Now let's suppose I have two substrings I would like to bold. I bold the words by adding ** at the beginning and at the end of the substring. The 2 substrings are:

substring1 = "house", so bolded it would be "**house**"
substring2 = "the house", so bolded it would be "**the house**"

At the end I want the original sentence like this:

mystring = "Carl's **house** is big. He is asking 1M for that(**the house**)."

The main problem is that as I have several substrings to replace, they can overlap words like the example above. If I analyze the longest substring at first, I am getting this:

Carl's **house** is big.

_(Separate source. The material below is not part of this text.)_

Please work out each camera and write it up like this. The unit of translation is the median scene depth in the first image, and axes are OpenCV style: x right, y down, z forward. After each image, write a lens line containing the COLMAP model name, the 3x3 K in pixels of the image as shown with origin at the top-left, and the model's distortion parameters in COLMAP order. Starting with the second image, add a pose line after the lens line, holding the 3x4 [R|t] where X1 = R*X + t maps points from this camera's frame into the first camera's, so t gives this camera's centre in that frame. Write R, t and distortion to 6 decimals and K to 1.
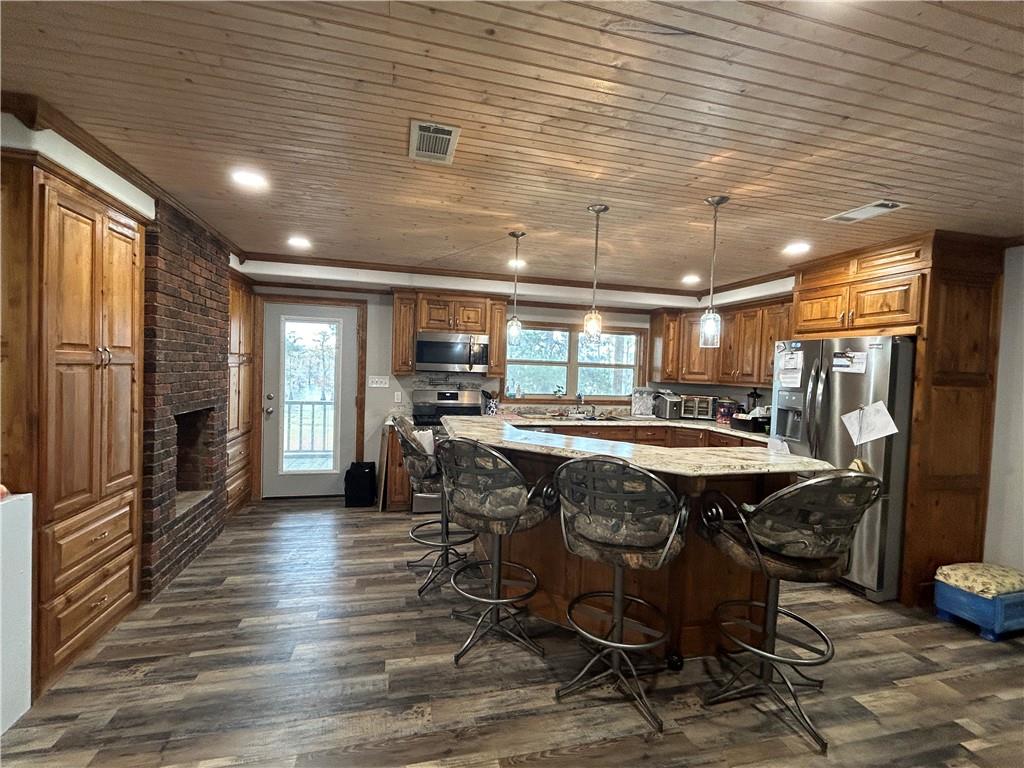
lens RADIAL K [[449.5, 0, 511.7], [0, 449.5, 384.6], [0, 0, 1]] dist [-0.000178, 0.000575]
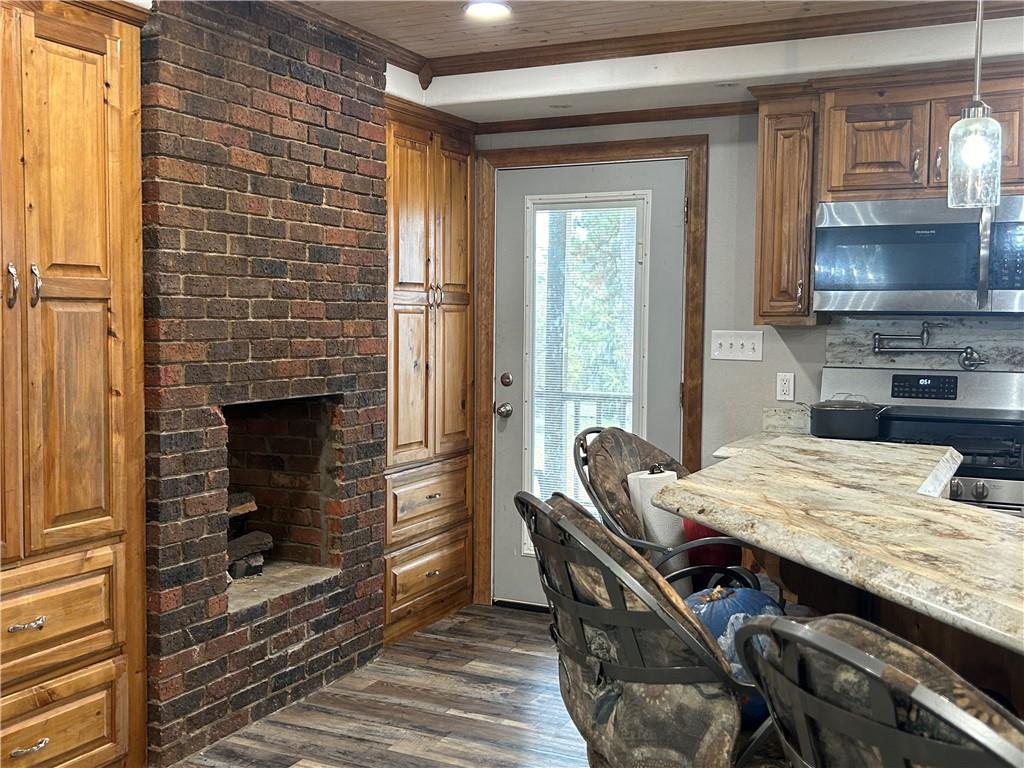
lens RADIAL K [[1072.3, 0, 512.1], [0, 1072.3, 380.2], [0, 0, 1]] dist [0.030643, 0.000000]
pose [[0.764428, 0.015050, -0.644533, 0.223252], [-0.007768, 0.999870, 0.014134, 0.018375], [0.644662, -0.005798, 0.764446, 0.267088]]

He is asking 1M for that(**the **house****). 

On the other hand, if I analyze the shortest substring first, I am getting this:

Carl's **house** is big. He is asking 1M for that(the **house**).

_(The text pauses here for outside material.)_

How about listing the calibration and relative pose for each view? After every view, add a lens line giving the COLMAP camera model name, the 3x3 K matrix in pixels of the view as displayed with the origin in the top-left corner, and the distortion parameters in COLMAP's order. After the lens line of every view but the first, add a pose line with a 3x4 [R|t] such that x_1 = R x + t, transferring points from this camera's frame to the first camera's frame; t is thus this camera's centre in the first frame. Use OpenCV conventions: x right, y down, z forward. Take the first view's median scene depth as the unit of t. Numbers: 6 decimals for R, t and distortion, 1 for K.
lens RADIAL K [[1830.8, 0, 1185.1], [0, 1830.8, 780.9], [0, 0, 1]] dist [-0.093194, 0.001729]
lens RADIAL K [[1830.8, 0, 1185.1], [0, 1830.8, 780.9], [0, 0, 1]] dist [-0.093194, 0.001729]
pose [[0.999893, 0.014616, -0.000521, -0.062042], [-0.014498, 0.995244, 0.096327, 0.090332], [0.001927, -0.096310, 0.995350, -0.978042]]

It seems to be I will need to replace from the longest substring to the shortest, but I wonder how should I do to consider it in the first replacement but in the second. Also remember the substring can appear several times in the string.

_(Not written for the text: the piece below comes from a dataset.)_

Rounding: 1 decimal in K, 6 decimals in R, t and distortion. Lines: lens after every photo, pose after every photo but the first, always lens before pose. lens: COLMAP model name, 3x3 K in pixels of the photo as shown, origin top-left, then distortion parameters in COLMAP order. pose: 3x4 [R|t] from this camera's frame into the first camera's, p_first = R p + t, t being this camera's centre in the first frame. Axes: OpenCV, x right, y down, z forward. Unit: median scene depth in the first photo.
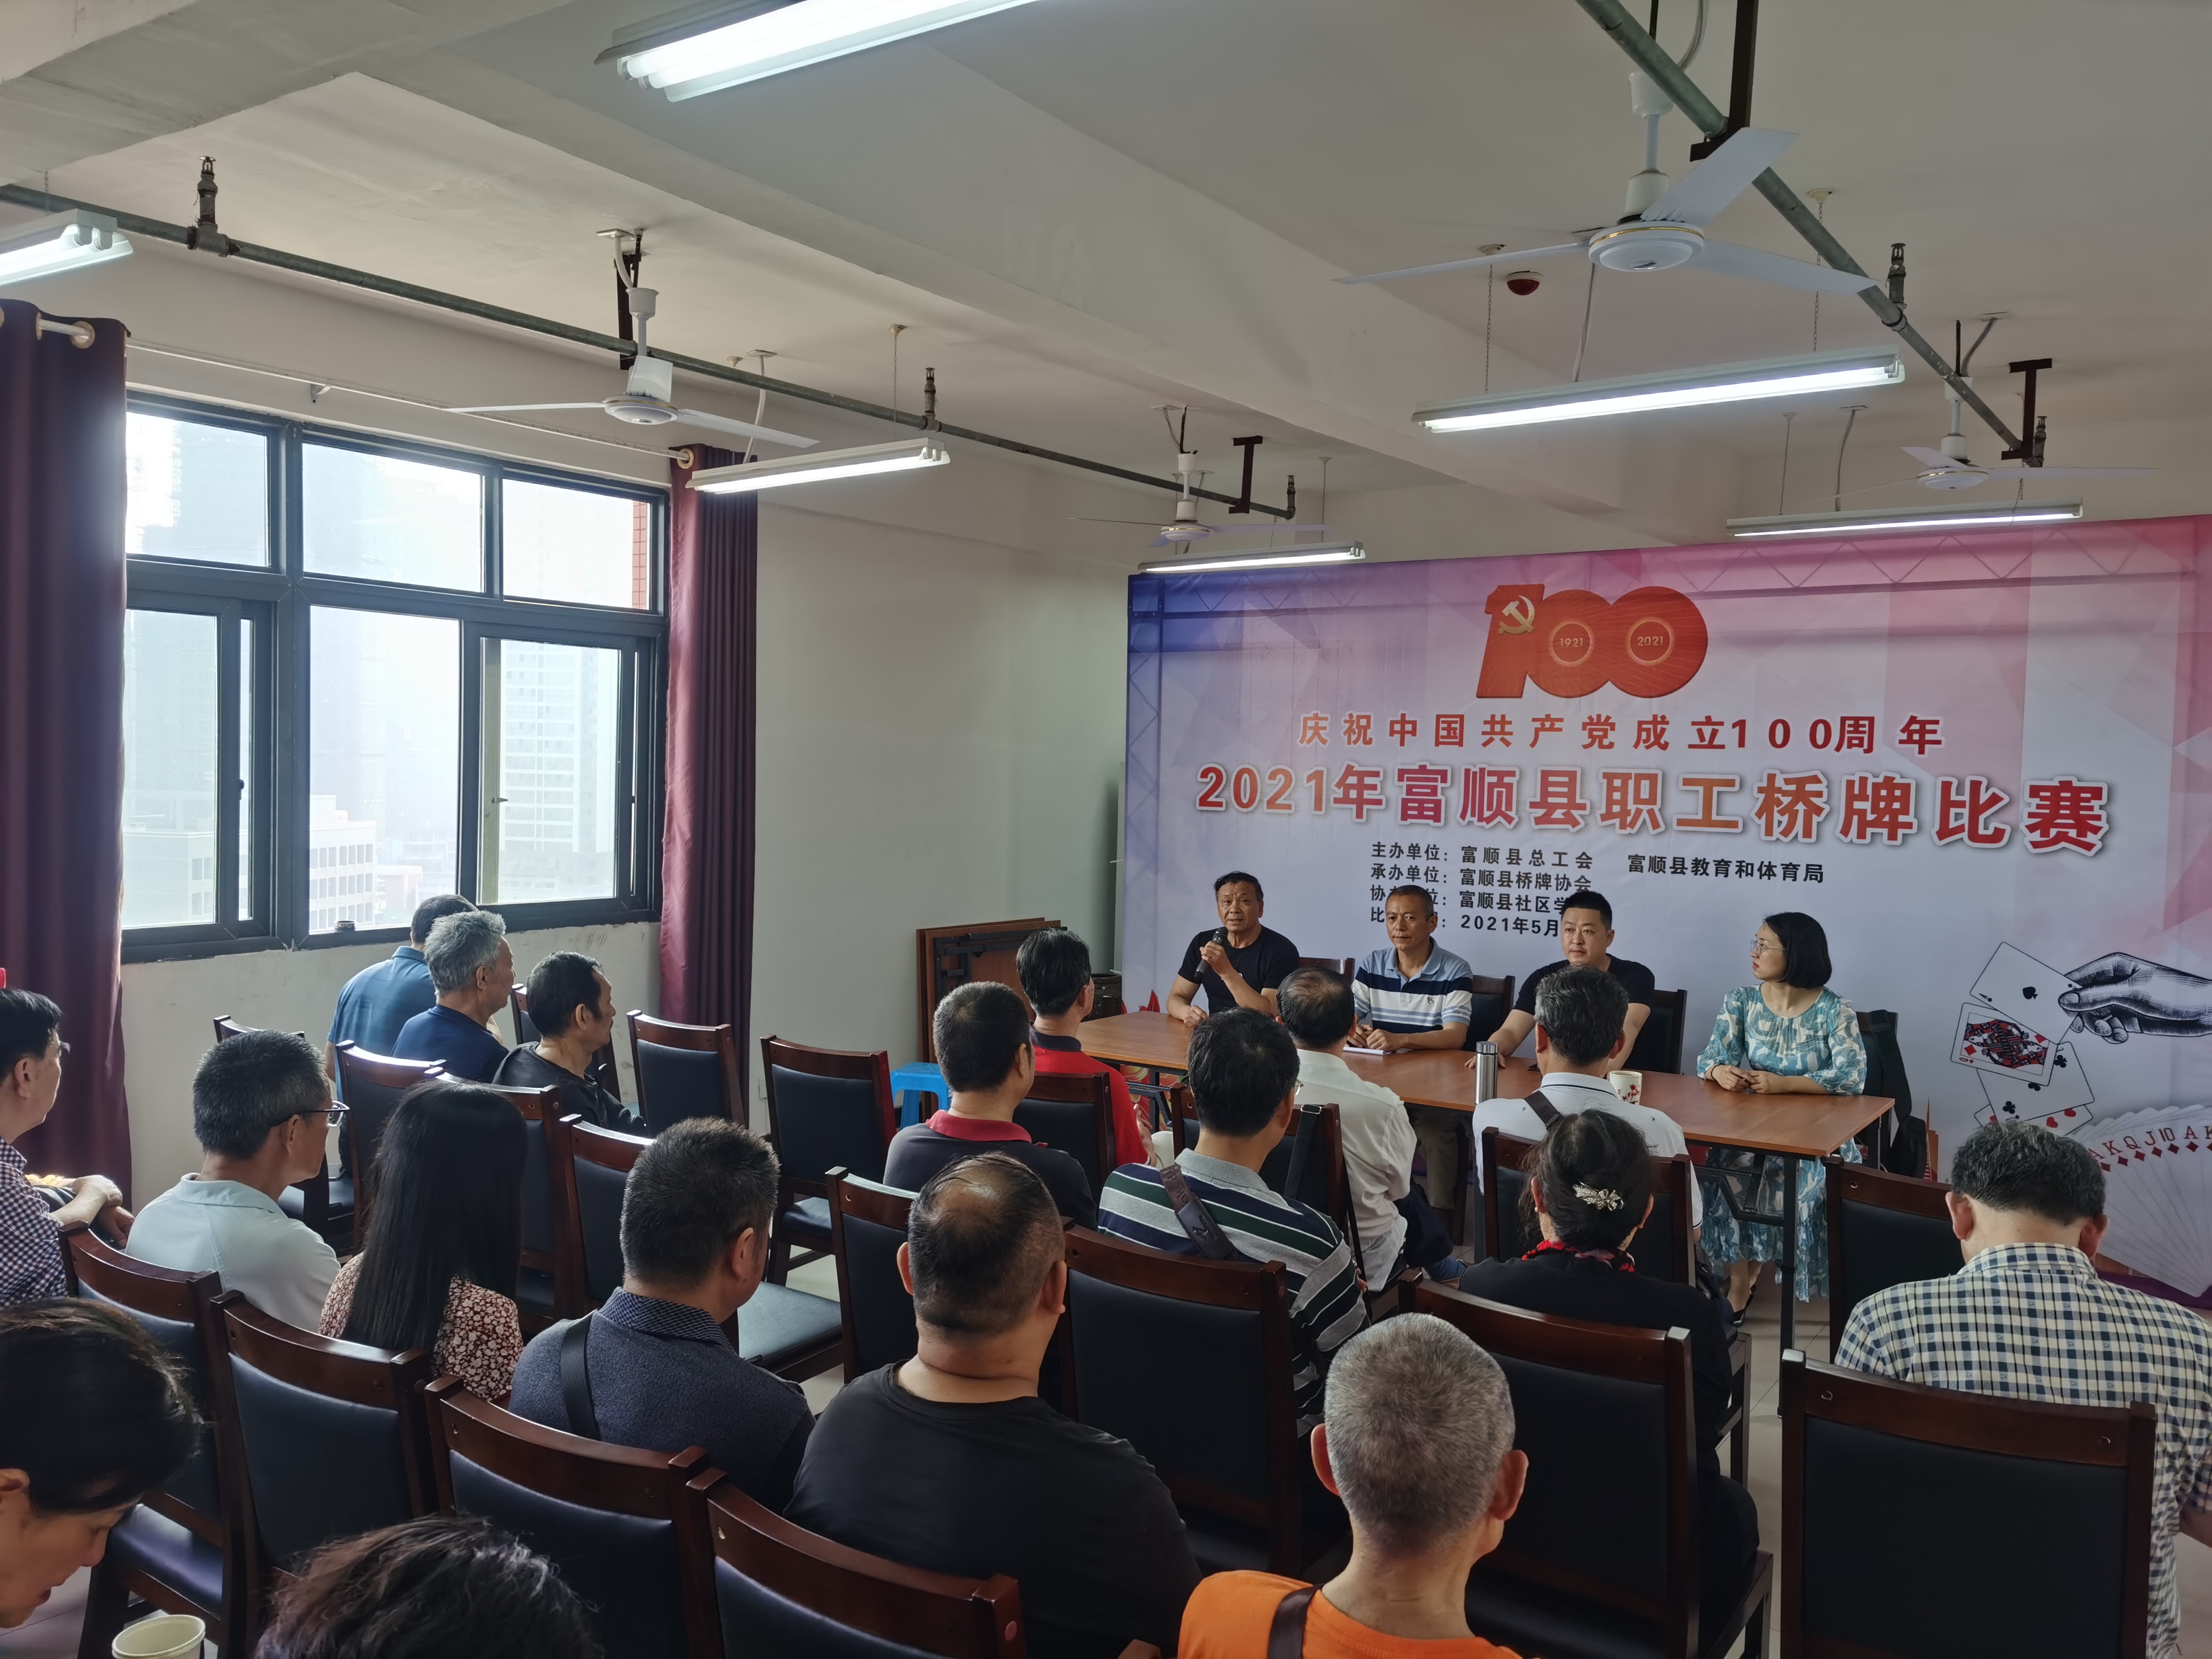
lens RADIAL K [[1760.4, 0, 1103.5], [0, 1760.4, 846.1], [0, 0, 1]] dist [0.027417, 0.001752]
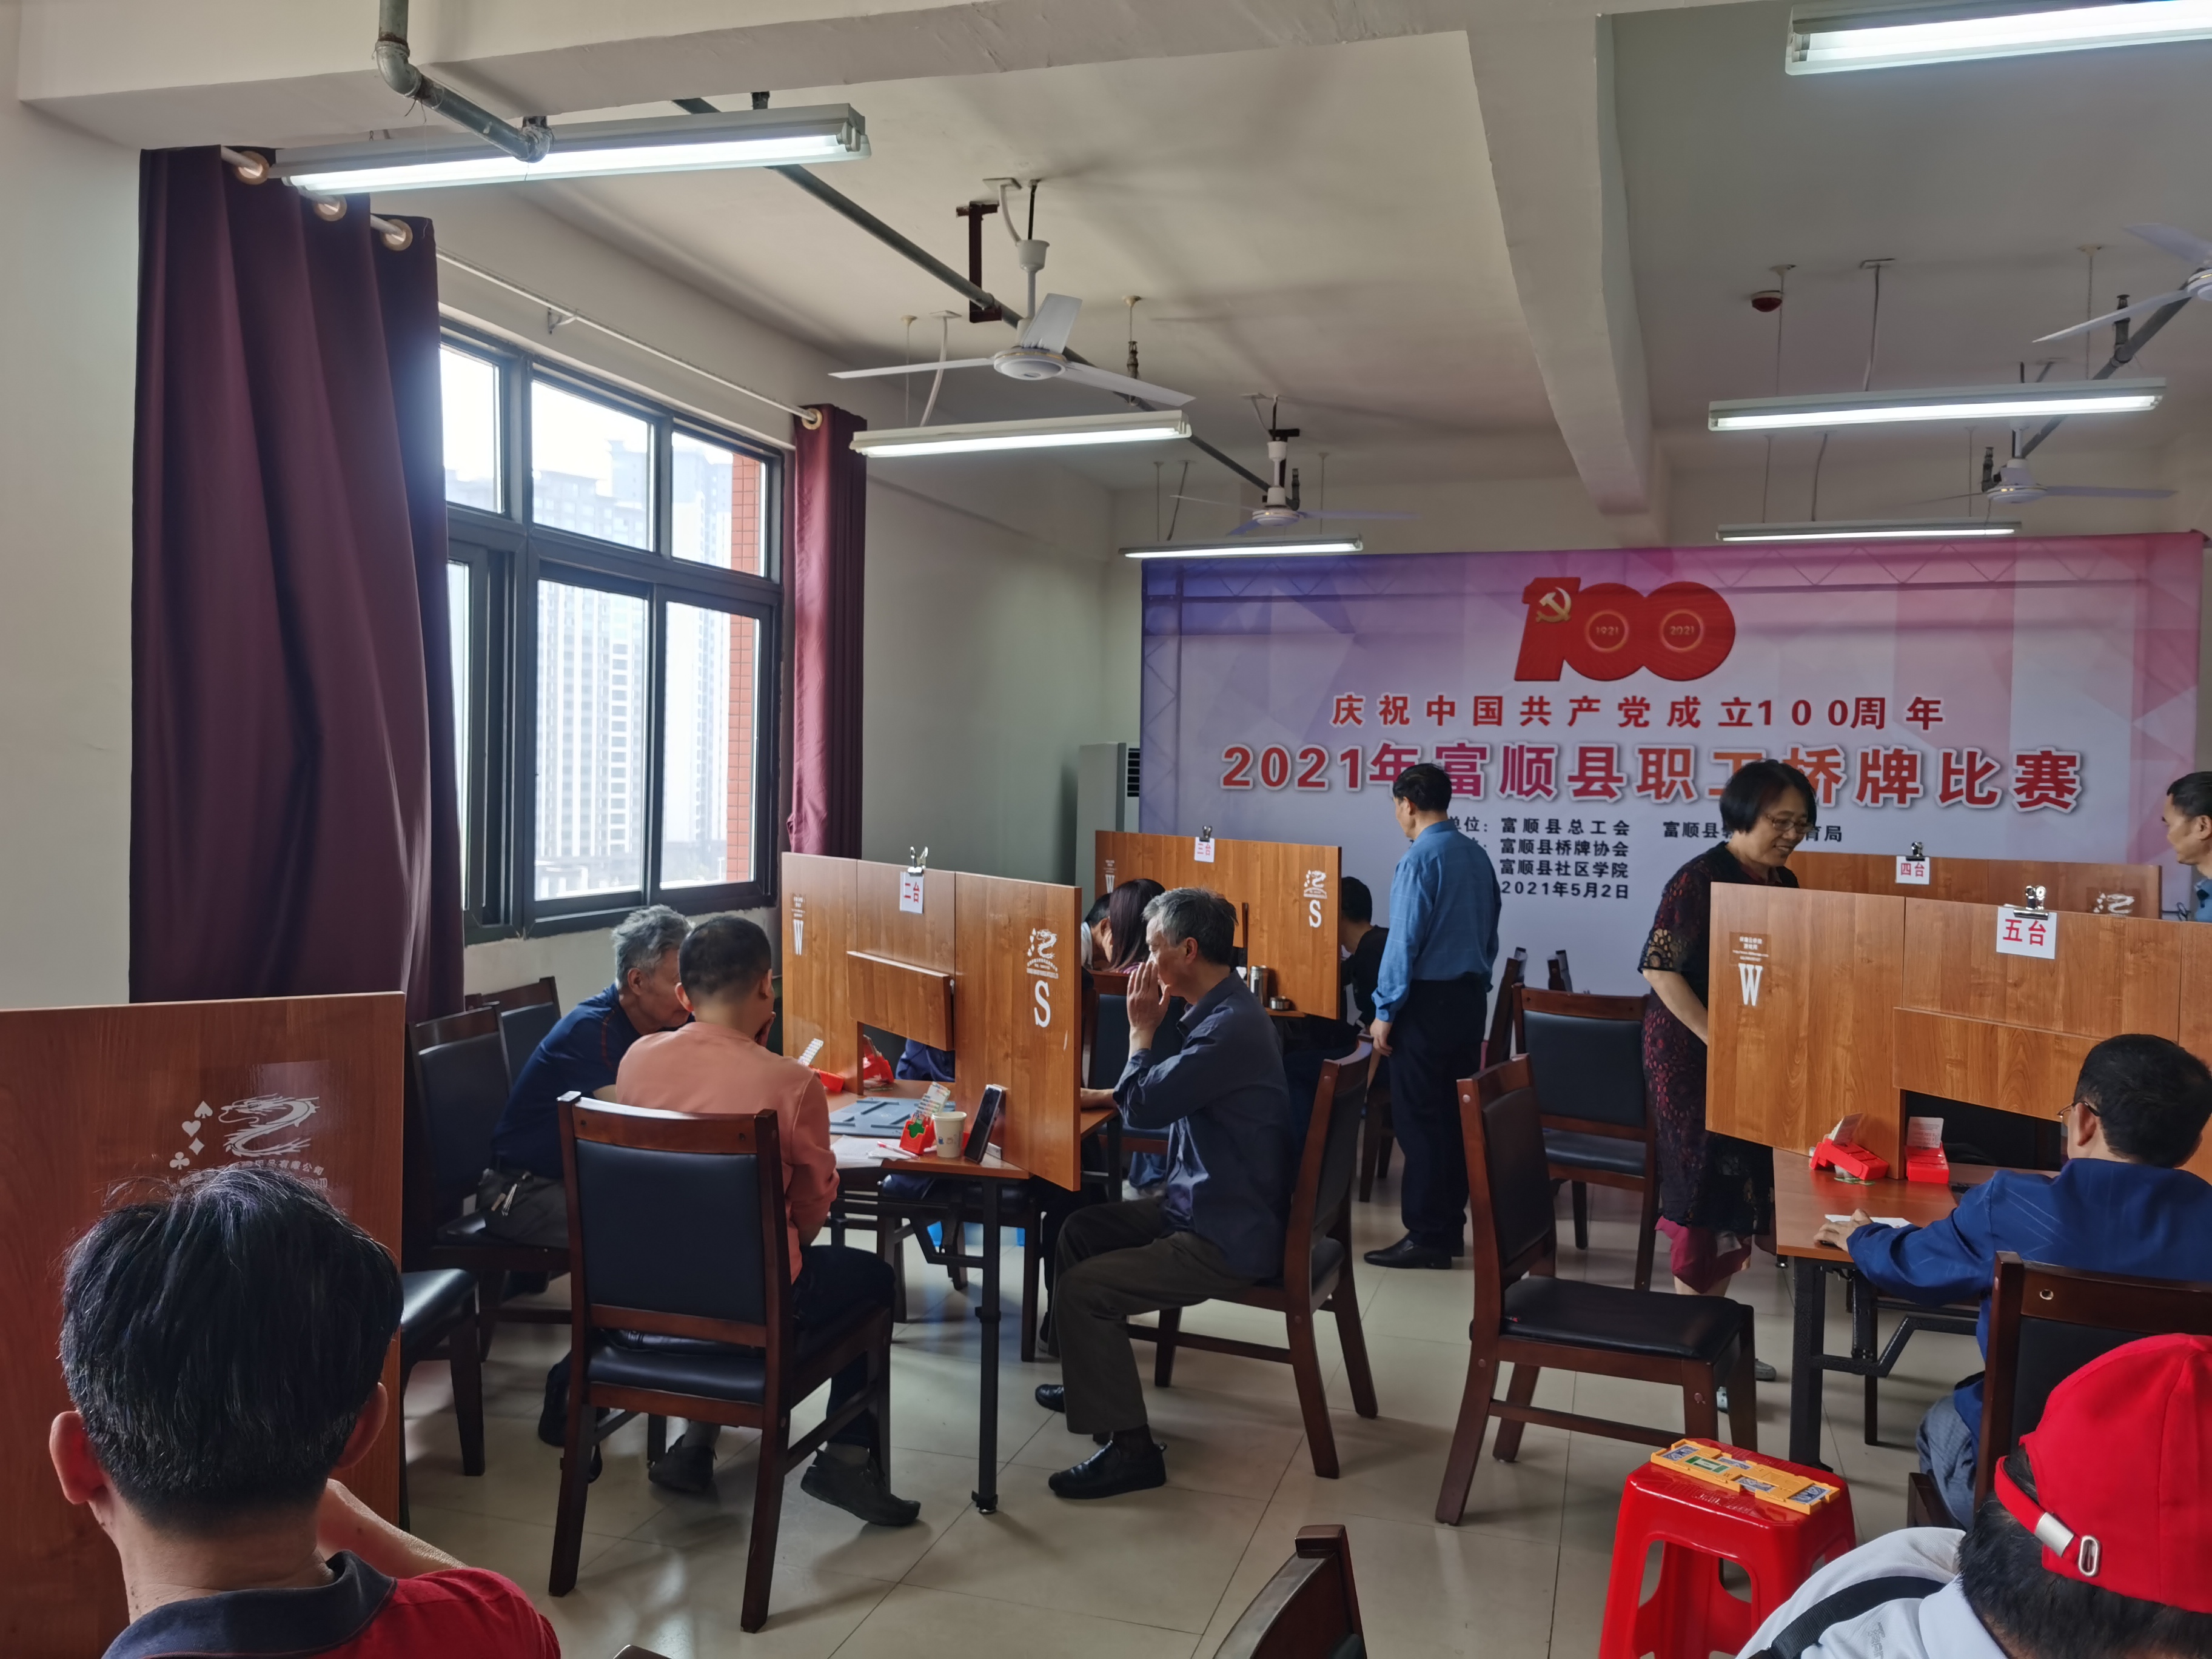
lens RADIAL K [[1760.4, 0, 1098.7], [0, 1760.4, 844.0], [0, 0, 1]] dist [0.027417, 0.001752]
pose [[0.948068, -0.020418, 0.317411, -0.395123], [0.020826, 0.999781, 0.002109, 0.009178], [-0.317384, 0.004610, 0.948286, 0.055233]]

Note:// Suppose the string ** will never occur in the original string, so we can use it to bold our words

1
  • re.sub() can take a function for the repl argument. Create a pattern that matches your substrings, then create a function that takes a match object as an argument and returns that string modified however you want.
    – wwii
    Commented Dec 13, 2016 at 21:24

4 Answers 4

3

You can search for all of the strings at once, so that the fact that one is a substring of another doesn't matter:

re.sub(r"(house|the house)", r"**\1**", mystring)
2
  • What does the \1 mean? What does | mean?
    – wwii
    Commented Dec 13, 2016 at 21:20
  • @wwii \1 refers the first matched group, | is a or operator that helps you have a pattern thats house or the house
    – ashwinjv
    Commented Dec 13, 2016 at 21:29
1

You could have a group that is not captured and is note required. If you look at the regex patter (?P<repl>(?:the )?house), the (?:the )? part is saying that there might be a the in the string, if it is present, include it in the match. This way, you let the re library optimize the way it matches. Here is the complete example

>>> data = "Carl's house is big. He is asking 1M for that(the house)."
>>> re.sub('(?P<repl>(?:the )?house)', '**\g<repl>**', data) 
"Carl's **house** is big. He is asking 1M for that(**the house**)."

Note: \g<repl> is used to get all the string matched by the group <repl>

0

You could do two passes:

First: Go through from longest to shortest and replace with something like:

  • 'the house': 'AA_THE_HOUSE'
  • 'house': 'BB_HOUSE'

Second: Go through replace like:

  • 'AA_THE_HOUSE': '**the house**'
  • 'BB_HOUSE': '**house**'
0

Replace the strings with some unique values and then replace them back with original string enclosed in ** to make them bold.

For example:

'the house' with 'temp_the_house' 'house' with 'temp_house'

then 'temp_house' with 'house' 'temp_the_house' with '**the house****'

Should work fine. You can automate this by using two lists.